> TASK INPUTS
%%
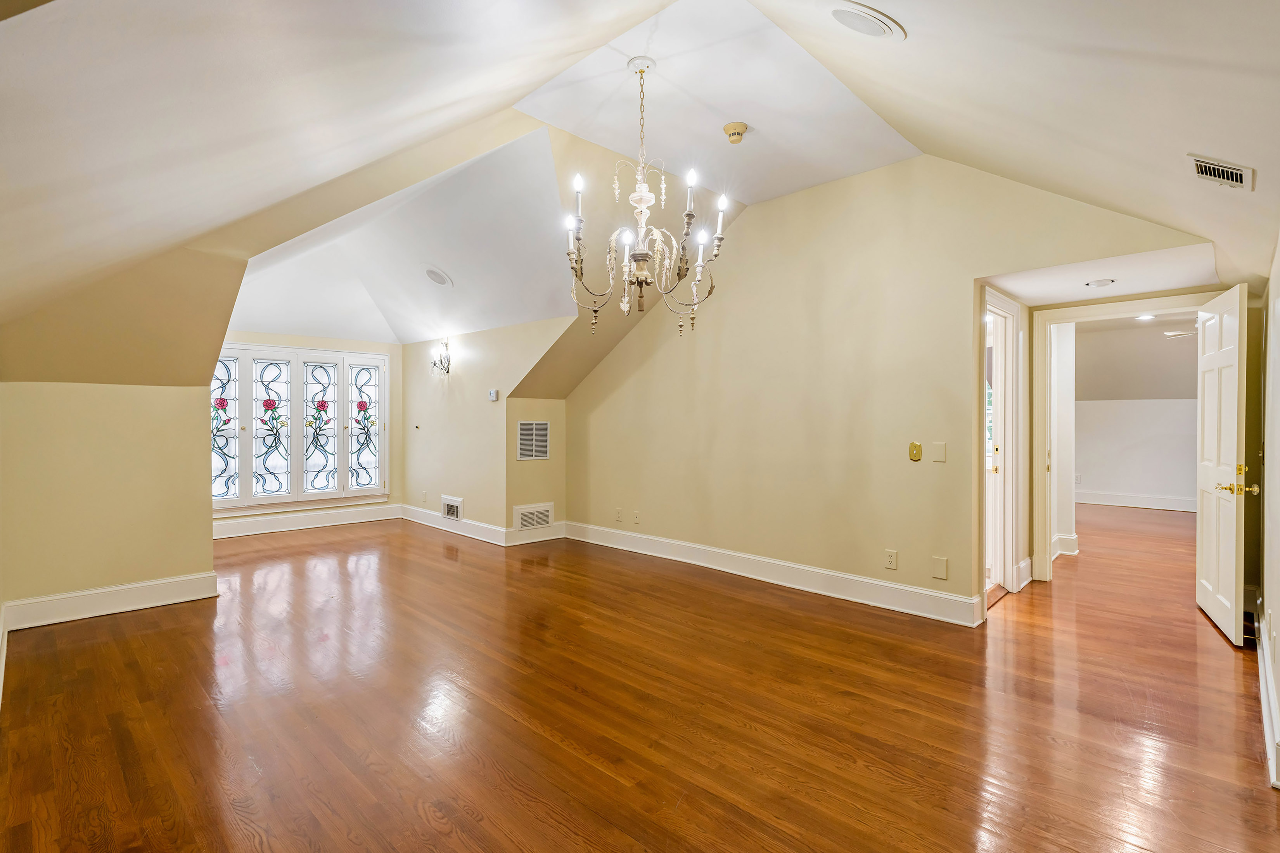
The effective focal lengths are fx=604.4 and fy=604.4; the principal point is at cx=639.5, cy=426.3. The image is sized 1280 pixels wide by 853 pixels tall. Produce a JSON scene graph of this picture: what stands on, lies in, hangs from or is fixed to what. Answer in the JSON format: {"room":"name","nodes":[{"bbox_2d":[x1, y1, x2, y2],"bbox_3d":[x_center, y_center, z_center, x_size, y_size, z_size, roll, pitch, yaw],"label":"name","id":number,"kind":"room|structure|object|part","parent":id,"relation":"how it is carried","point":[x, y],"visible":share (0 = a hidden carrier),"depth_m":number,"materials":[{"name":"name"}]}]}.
{"room":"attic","nodes":[
{"label":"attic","id":0,"kind":"room"},
{"bbox_2d":[0,380,217,623],"bbox_3d":[-3.464,0.438,3.942,0.127,1.501,1.134,0,1,45],"label":"left wall","id":1,"kind":"structure","parent":0,"point":[211,568],"depth_m":3.87,"materials":[{"name":"beige paint"}]},
{"bbox_2d":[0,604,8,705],"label":"baseboard","id":2,"kind":"structure","parent":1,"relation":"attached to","point":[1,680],"depth_m":3.07,"materials":[{"name":"white paint"}]},
{"bbox_2d":[1,571,220,630],"bbox_3d":[-3.404,1.122,3.916,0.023,0.156,0.993,0,1,45],"label":"baseboard","id":3,"kind":"structure","parent":1,"relation":"attached to","point":[104,590],"depth_m":3.88,"materials":[{"name":"white paint"}]},
{"bbox_2d":[207,330,403,530],"bbox_3d":[-4.041,-0.005,6.862,0.137,2.330,2.730,0,1,45],"label":"window wall","id":4,"kind":"structure","parent":0,"point":[379,349],"depth_m":7.49,"materials":[{"name":"beige paint"}]},
{"bbox_2d":[212,344,388,510],"bbox_3d":[-3.959,0.011,6.936,0.154,1.870,1.989,0,1,45],"label":"window","id":5,"kind":"structure","parent":4,"relation":"in","point":[339,426],"depth_m":6.95,"materials":[{"name":"white glass"}]},
{"bbox_3d":[-4.141,0.011,6.816,0.160,1.546,0.451,0,1,45],"label":"glass","id":6,"kind":"part","parent":5,"relation":"part of","materials":[{"name":"glass"}]},
{"bbox_2d":[211,503,402,538],"bbox_3d":[-3.995,1.076,6.759,0.019,0.160,2.523,0,1,45],"label":"baseboard","id":7,"kind":"structure","parent":4,"relation":"attached to","point":[286,521],"depth_m":6.89,"materials":[{"name":"white paint"}]},
{"bbox_2d":[401,316,569,538],"bbox_3d":[-1.815,0.046,6.595,3.076,2.234,0.124,0,1,45],"label":"dormer side wall","id":8,"kind":"structure","parent":0,"point":[429,488],"depth_m":6.52,"materials":[{"name":"beige paint"}]},
{"bbox_2d":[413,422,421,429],"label":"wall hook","id":9,"kind":"object","parent":8,"relation":"attached to","point":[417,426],"visible":0.98,"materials":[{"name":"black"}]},
{"bbox_2d":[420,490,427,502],"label":"wall socket","id":10,"kind":"object","parent":8,"relation":"attached to","point":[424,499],"visible":0.99,"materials":[{"name":"white plastic"}]},
{"bbox_2d":[430,337,453,375],"bbox_3d":[-2.213,-0.772,6.729,0.280,0.407,0.191,0,1,45],"label":"wall sconce","id":11,"kind":"object","parent":8,"relation":"attached to","point":[447,367],"visible":0.99,"depth_m":6.72,"materials":[{"name":"metal"}]},
{"bbox_2d":[441,494,463,520],"bbox_3d":[-2.059,0.895,6.612,0.380,0.227,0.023,0,1,45],"label":"wall vent","id":12,"kind":"object","parent":8,"relation":"attached to","point":[457,508],"visible":0.99,"depth_m":6.60,"materials":[{"name":"white metal"}]},
{"bbox_2d":[399,503,510,545],"bbox_3d":[-2.100,1.086,6.734,2.145,0.151,0.019,0,1,45],"label":"baseboard","id":13,"kind":"structure","parent":8,"relation":"attached to","point":[429,523],"depth_m":6.58,"materials":[{"name":"white paint"}]},
{"bbox_2d":[487,388,498,401],"bbox_3d":[-1.481,-0.312,6.101,0.113,0.116,0.034,0,1,45],"label":"thermostat","id":14,"kind":"object","parent":8,"relation":"attached to","point":[494,394],"visible":0.99,"depth_m":6.08,"materials":[{"name":"white plastic"}]},
{"bbox_2d":[504,397,566,541],"bbox_3d":[-1.089,0.424,6.269,0.130,1.503,0.753,0,1,45],"label":"knee wall","id":15,"kind":"structure","parent":0,"point":[549,419],"depth_m":6.18,"materials":[{"name":"beige paint"}]},
{"bbox_2d":[516,420,550,460],"bbox_3d":[-1.076,0.141,6.136,0.015,0.398,0.377,0,1,45],"label":"return air vent","id":16,"kind":"object","parent":15,"relation":"attached to","point":[524,426],"visible":1,"depth_m":6.13,"materials":[{"name":"metal"}]},
{"bbox_2d":[513,501,553,531],"bbox_3d":[-1.081,0.921,6.165,0.020,0.256,0.409,0,1,45],"label":"return air vent","id":17,"kind":"object","parent":15,"relation":"attached to","point":[534,523],"visible":0.99,"depth_m":6.15,"materials":[{"name":"white metal"}]},
{"bbox_2d":[506,521,567,544],"bbox_3d":[-1.042,1.092,6.230,0.019,0.152,0.648,0,1,45],"label":"baseboard","id":18,"kind":"structure","parent":15,"relation":"attached to","point":[517,543],"depth_m":6.22,"materials":[{"name":"white paint"}]},
{"bbox_2d":[0,505,1279,852],"bbox_3d":[1.106,1.258,5.280,8.603,0.107,10.524,0,1,45],"label":"floor","id":19,"kind":"structure","parent":0,"point":[449,573],"depth_m":2.58,"materials":[{"name":"brown wood"}]},
{"bbox_2d":[0,0,1279,388],"bbox_3d":[-0.216,-1.220,3.618,7.101,1.452,5.658,0,1,45],"label":"ceiling","id":20,"kind":"structure","parent":0,"point":[1048,175],"depth_m":2.50,"materials":[{"name":"white paint"}]},
{"bbox_2d":[422,265,452,286],"bbox_3d":[-1.827,-1.350,5.435,0.255,0.131,0.262,0,0,3],"label":"ceiling speaker","id":21,"kind":"object","parent":20,"relation":"in","point":[439,277],"visible":0.99,"depth_m":5.40,"materials":[{"name":"white plastic"}]},
{"bbox_2d":[562,53,732,335],"bbox_3d":[0.008,-1.160,3.082,0.793,1.396,0.786,0,1,45],"label":"chandelier","id":22,"kind":"object","parent":20,"relation":"hanging from","point":[642,70],"visible":1,"depth_m":3.03,"materials":[{"name":"metal"}]},
{"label":"candle bulb","id":23,"kind":"part","parent":22,"relation":"part of","materials":[{"name":"white glass"}]},
{"bbox_2d":[722,121,748,143],"bbox_3d":[0.554,-1.708,3.538,0.143,0.071,0.141,0,1,45],"label":"smoke detector","id":24,"kind":"object","parent":20,"relation":"attached to","point":[737,133],"visible":0.99,"depth_m":3.50,"materials":[{"name":"beige plastic"}]},
{"bbox_2d":[826,1,905,40],"bbox_3d":[0.855,-1.544,2.307,0.270,0.096,0.274,0,1,45],"label":"ceiling speaker","id":25,"kind":"object","parent":20,"relation":"attached to","point":[852,16],"visible":0.99,"depth_m":2.27,"materials":[{"name":"white"}]},
{"bbox_2d":[1188,154,1253,190],"bbox_3d":[2.147,-0.940,2.237,0.159,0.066,0.292,0,1,45],"label":"ceiling vent","id":26,"kind":"object","parent":20,"relation":"attached to","point":[1208,175],"visible":0.99,"depth_m":2.22,"materials":[{"name":"white metal"}]},
{"bbox_2d":[562,152,1218,626],"bbox_3d":[1.110,-0.265,4.702,5.196,2.951,0.126,0,1,45],"label":"right wall","id":27,"kind":"structure","parent":0,"point":[752,225],"depth_m":4.38,"materials":[{"name":"beige paint"}]},
{"bbox_2d":[614,507,623,522],"bbox_3d":[-0.207,0.854,5.805,0.077,0.124,0.015,0,1,45],"label":"wall socket","id":28,"kind":"object","parent":27,"relation":"attached to","point":[620,516],"visible":0.99,"depth_m":5.80,"materials":[{"name":"beige plastic"}]},
{"bbox_2d":[631,510,641,524],"bbox_3d":[-0.036,0.854,5.655,0.075,0.122,0.017,0,1,45],"label":"wall socket","id":29,"kind":"object","parent":27,"relation":"attached to","point":[637,518],"visible":0.99,"depth_m":5.65,"materials":[{"name":"beige plastic"}]},
{"bbox_2d":[562,520,982,626],"bbox_3d":[0.697,1.123,5.009,4.069,0.148,0.020,0,1,45],"label":"baseboard","id":30,"kind":"structure","parent":27,"relation":"attached to","point":[915,590],"depth_m":4.50,"materials":[{"name":"white paint"}]},
{"bbox_2d":[884,549,897,569],"bbox_3d":[1.670,0.886,4.020,0.072,0.119,0.009,0,1,45],"label":"wall socket","id":31,"kind":"object","parent":27,"relation":"attached to","point":[890,556],"visible":0.98,"depth_m":4.02,"materials":[{"name":"beige plastic"}]},
{"bbox_2d":[908,441,922,461],"bbox_3d":[1.778,0.162,3.908,0.074,0.121,0.019,0,1,45],"label":"light switch","id":32,"kind":"object","parent":27,"relation":"attached to","point":[915,446],"visible":0.98,"depth_m":3.90,"materials":[{"name":"gold metal"}]},
{"bbox_2d":[930,442,946,462],"bbox_3d":[1.879,0.163,3.801,0.075,0.120,0.013,0,1,45],"label":"wall plate","id":33,"kind":"object","parent":27,"relation":"attached to","point":[940,456],"visible":0.98,"depth_m":3.80,"materials":[{"name":"plastic"}]},
{"bbox_2d":[930,555,948,579],"bbox_3d":[1.887,0.894,3.808,0.093,0.139,0.019,0,1,45],"label":"wall plate","id":34,"kind":"object","parent":27,"relation":"attached to","point":[940,571],"visible":0.97,"depth_m":3.80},
{"bbox_2d":[978,285,1023,613],"bbox_3d":[2.470,0.161,4.250,0.185,2.101,1.056,0,1,45],"label":"door frame","id":35,"kind":"structure","parent":27,"relation":"attached to","point":[990,299],"depth_m":4.42,"materials":[{"name":"white paint"}]},
{"bbox_2d":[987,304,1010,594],"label":"door","id":36,"kind":"structure","parent":35,"relation":"in","point":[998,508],"depth_m":4.44,"materials":[{"name":"white paint"}]},
{"bbox_2d":[1030,292,1215,583],"bbox_3d":[3.467,0.172,4.339,1.107,2.076,0.178,0,1,45],"label":"door frame","id":37,"kind":"structure","parent":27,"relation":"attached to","point":[1043,404],"depth_m":4.61,"materials":[{"name":"paint"}]},
{"bbox_2d":[1194,285,1251,645],"bbox_3d":[3.536,0.209,3.696,0.168,1.998,0.842,0,0,30],"label":"door","id":38,"kind":"structure","parent":37,"relation":"attached to","point":[1218,454],"depth_m":3.57,"materials":[{"name":"white paint"}]},
{"bbox_3d":[3.303,0.304,3.355,0.159,0.142,0.172,0,0,30],"label":"brass lever handle","id":39,"kind":"part","parent":38,"relation":"part of","materials":[{"name":"gold metal"}]},
{"bbox_2d":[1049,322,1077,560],"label":"hallway wall","id":40,"kind":"structure","parent":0,"point":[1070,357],"depth_m":5.57,"materials":[{"name":"white paint"}]},
{"bbox_2d":[1051,532,1078,559],"bbox_3d":[3.814,1.108,5.648,0.381,0.163,0.310,0,1,45],"label":"baseboard","id":41,"kind":"structure","parent":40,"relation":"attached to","point":[1060,538],"depth_m":5.57,"materials":[{"name":"white paint"}]},
{"bbox_2d":[986,240,1224,304],"bbox_3d":[2.907,-0.987,3.870,1.202,0.118,1.314,0,1,45],"label":"hallway ceiling","id":42,"kind":"structure","parent":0,"point":[1180,284],"depth_m":3.76,"materials":[{"name":"white paint"}]},
{"bbox_2d":[1085,277,1115,287],"bbox_3d":[2.893,-0.900,3.803,0.152,0.026,0.149,0,1,45],"label":"recessed light","id":43,"kind":"object","parent":42,"relation":"attached to","point":[1106,282],"visible":0.98,"depth_m":3.77,"materials":[{"name":"white"}]},
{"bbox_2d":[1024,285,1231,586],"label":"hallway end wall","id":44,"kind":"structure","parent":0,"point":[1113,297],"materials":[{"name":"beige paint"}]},
{"bbox_2d":[1071,398,1196,509],"bbox_3d":[7.229,0.373,8.723,4.071,1.593,0.142,0,1,45],"label":"far room wall","id":45,"kind":"structure","parent":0,"point":[1116,486],"depth_m":8.72,"materials":[{"name":"white paint"}]},
{"bbox_2d":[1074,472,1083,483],"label":"wall socket","id":46,"kind":"object","parent":45,"relation":"attached to","point":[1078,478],"visible":0.98,"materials":[{"name":"white plastic"}]},
{"bbox_2d":[1074,489,1195,511],"bbox_3d":[7.415,1.083,8.629,3.638,0.157,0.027,0,1,45],"label":"baseboard","id":47,"kind":"structure","parent":45,"relation":"attached to","point":[1143,501],"depth_m":8.83,"materials":[{"name":"white paint"}]},
{"bbox_2d":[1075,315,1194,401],"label":"far room ceiling","id":48,"kind":"structure","parent":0,"point":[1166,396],"depth_m":8.22,"materials":[{"name":"paint"}]},
{"bbox_2d":[1135,312,1156,321],"bbox_3d":[5.688,-1.233,6.789,0.221,0.052,0.222,0,1,45],"label":"recessed light","id":49,"kind":"object","parent":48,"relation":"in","point":[1145,317],"visible":0.84,"depth_m":6.79,"materials":[{"name":"white"}]},
{"bbox_2d":[1162,321,1198,337],"bbox_3d":[6.136,-1.109,6.389,1.102,0.407,1.094,0,1,45],"label":"ceiling fan","id":50,"kind":"object","parent":48,"relation":"hanging from","point":[1171,334],"visible":0.37,"depth_m":6.51,"materials":[{"name":"white metal"}]},
{"bbox_2d":[1258,229,1279,794],"bbox_3d":[1.932,0.093,1.689,0.134,2.347,5.707,0,1,45],"label":"right wall","id":51,"kind":"structure","parent":0,"point":[1278,687],"depth_m":2.73,"materials":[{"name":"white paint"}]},
{"bbox_2d":[1254,593,1279,789],"bbox_3d":[2.227,1.136,2.106,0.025,0.154,5.428,0,1,45],"label":"baseboard","id":52,"kind":"structure","parent":51,"relation":"attached to","point":[1261,652],"depth_m":2.48,"materials":[{"name":"white paint"}]}
]}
%%
If a line of the entries above holds the word "return", count it; report only how many such lines there are.

2